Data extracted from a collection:
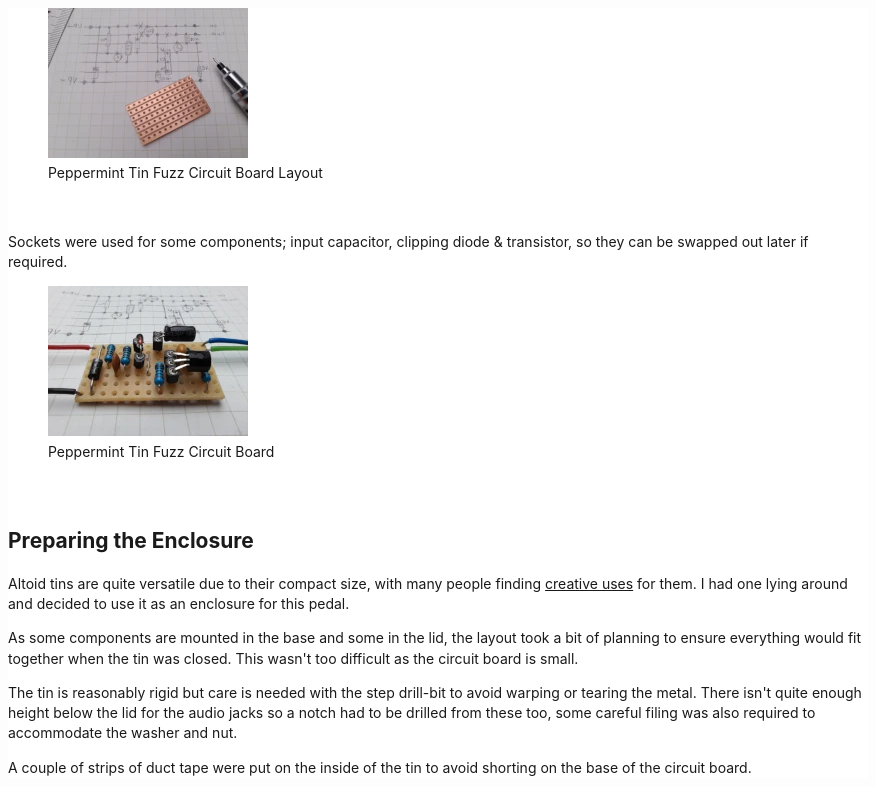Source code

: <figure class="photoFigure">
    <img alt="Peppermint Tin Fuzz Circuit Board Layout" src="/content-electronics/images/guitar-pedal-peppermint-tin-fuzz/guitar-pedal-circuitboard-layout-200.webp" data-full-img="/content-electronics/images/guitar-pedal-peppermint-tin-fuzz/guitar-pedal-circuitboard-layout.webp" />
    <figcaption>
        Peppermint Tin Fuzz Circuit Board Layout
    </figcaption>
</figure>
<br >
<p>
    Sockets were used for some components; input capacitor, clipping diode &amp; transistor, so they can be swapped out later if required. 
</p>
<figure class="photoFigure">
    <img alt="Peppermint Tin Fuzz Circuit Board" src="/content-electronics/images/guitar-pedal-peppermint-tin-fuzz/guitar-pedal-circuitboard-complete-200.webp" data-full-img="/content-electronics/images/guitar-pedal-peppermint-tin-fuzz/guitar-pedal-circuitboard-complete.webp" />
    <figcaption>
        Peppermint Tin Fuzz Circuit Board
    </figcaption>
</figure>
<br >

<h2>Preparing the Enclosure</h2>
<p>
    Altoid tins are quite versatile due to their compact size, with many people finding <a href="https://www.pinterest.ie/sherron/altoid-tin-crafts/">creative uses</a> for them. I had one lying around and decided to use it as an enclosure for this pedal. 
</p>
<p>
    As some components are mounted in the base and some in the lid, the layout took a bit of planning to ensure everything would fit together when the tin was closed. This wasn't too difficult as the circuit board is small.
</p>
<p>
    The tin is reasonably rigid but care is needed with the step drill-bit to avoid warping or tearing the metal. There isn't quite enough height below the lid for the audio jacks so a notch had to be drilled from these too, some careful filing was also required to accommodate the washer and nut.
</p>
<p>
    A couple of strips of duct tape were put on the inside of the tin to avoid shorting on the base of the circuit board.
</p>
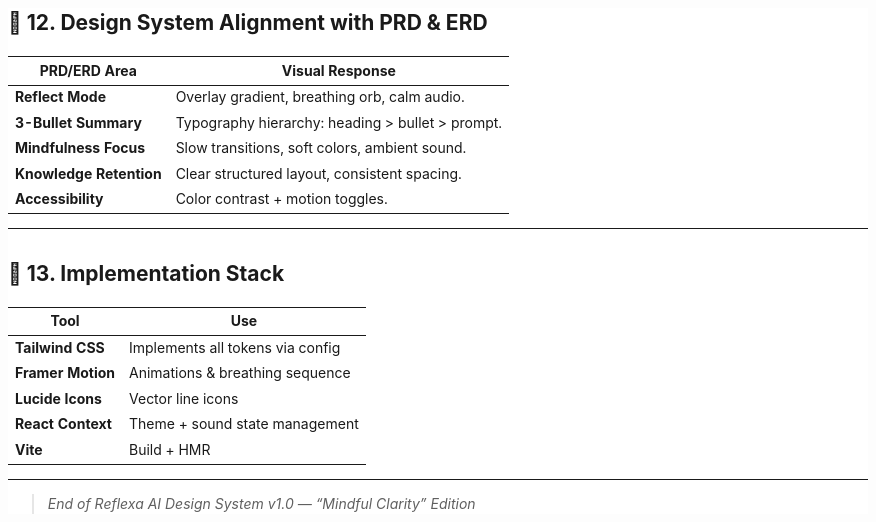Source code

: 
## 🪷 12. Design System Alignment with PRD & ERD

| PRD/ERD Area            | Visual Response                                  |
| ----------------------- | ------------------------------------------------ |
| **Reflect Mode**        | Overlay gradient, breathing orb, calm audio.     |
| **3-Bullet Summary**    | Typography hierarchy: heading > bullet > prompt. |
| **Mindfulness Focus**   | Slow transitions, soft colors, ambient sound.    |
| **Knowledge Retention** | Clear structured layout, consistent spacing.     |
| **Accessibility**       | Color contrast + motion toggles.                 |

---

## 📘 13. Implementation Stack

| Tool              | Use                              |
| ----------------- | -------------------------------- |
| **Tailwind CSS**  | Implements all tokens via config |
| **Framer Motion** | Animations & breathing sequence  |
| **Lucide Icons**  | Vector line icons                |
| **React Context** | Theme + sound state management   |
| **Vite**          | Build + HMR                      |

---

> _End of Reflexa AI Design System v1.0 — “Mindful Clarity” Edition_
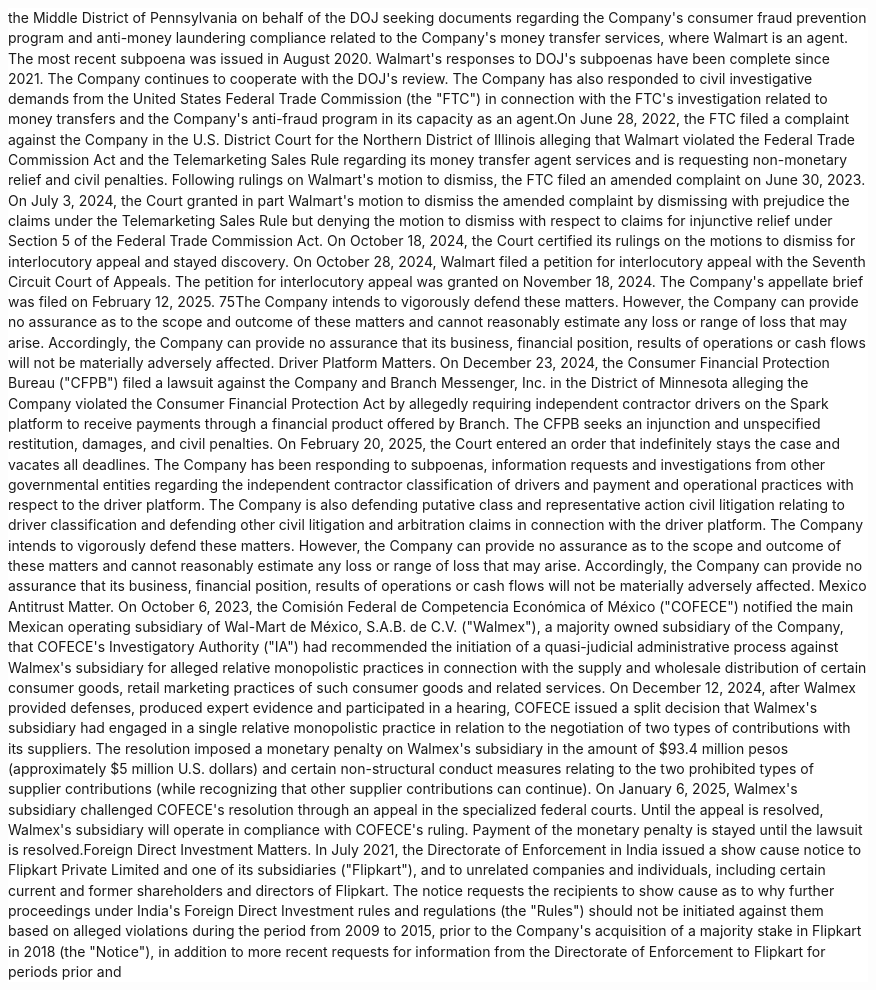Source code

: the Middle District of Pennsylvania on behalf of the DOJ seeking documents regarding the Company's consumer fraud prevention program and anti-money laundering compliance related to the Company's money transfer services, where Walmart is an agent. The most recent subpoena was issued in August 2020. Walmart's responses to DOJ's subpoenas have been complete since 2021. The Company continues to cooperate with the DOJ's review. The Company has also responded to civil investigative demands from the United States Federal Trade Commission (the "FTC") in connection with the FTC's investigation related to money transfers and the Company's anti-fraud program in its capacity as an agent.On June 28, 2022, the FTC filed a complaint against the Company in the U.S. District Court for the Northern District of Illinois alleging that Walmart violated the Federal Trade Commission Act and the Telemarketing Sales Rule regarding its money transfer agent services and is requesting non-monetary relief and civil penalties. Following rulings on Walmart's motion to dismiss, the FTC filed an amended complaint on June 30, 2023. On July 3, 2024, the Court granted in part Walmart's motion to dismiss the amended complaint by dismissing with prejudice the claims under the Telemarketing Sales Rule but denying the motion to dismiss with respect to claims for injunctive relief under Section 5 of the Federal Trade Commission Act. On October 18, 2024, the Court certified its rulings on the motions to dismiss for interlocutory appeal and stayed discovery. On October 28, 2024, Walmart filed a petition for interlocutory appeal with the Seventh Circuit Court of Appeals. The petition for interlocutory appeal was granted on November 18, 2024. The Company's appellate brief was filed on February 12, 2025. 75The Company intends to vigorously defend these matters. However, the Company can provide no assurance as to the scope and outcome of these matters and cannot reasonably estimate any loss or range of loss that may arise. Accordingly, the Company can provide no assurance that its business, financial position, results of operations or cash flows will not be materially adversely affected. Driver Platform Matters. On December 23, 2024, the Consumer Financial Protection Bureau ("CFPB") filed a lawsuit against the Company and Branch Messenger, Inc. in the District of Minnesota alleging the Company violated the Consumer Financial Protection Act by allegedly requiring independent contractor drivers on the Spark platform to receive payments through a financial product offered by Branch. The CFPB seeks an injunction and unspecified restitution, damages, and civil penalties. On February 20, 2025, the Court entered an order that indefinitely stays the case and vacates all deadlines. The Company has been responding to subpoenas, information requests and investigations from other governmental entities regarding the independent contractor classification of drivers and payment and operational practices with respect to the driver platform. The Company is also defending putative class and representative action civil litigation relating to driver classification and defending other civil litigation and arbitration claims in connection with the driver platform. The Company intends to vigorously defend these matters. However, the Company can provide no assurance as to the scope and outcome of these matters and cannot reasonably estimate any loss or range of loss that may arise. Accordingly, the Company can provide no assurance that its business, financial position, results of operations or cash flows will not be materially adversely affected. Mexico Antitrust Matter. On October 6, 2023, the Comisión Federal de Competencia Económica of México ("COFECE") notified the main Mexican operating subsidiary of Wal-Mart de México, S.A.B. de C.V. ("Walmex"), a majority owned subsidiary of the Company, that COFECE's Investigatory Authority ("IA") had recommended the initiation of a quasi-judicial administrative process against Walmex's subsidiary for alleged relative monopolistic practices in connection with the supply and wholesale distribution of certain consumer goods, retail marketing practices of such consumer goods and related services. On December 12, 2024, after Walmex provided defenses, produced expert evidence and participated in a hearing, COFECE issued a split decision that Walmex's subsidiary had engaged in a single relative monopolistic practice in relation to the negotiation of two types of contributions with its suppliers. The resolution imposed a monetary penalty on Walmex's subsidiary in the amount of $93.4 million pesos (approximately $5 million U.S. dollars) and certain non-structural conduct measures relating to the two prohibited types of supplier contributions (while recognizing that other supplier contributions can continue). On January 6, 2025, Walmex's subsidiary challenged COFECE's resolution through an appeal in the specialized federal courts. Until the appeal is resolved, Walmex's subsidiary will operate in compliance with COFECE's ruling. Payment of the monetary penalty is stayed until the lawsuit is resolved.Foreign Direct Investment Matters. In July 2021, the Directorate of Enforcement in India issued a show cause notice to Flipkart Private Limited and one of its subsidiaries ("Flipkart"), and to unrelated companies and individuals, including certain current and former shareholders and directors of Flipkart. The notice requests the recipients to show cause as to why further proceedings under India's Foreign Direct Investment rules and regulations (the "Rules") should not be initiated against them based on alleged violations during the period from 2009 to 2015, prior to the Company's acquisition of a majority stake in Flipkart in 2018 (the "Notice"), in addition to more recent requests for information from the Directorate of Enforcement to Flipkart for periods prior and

* _WHAT NEEDS TO BE DONE_
Show each line above that contains the string "Peppermint". The match must respect uppercase and lowercase letters.

* _OUTPUT FOR THIS EXERCISE_
    <img alt="Peppermint Tin Fuzz Circuit Board Layout" src="/content-electronics/images/guitar-pedal-peppermint-tin-fuzz/guitar-pedal-circuitboard-layout-200.webp" data-full-img="/content-electronics/images/guitar-pedal-peppermint-tin-fuzz/guitar-pedal-circuitboard-layout.webp" />
        Peppermint Tin Fuzz Circuit Board Layout
    <img alt="Peppermint Tin Fuzz Circuit Board" src="/content-electronics/images/guitar-pedal-peppermint-tin-fuzz/guitar-pedal-circuitboard-complete-200.webp" data-full-img="/content-electronics/images/guitar-pedal-peppermint-tin-fuzz/guitar-pedal-circuitboard-complete.webp" />
        Peppermint Tin Fuzz Circuit Board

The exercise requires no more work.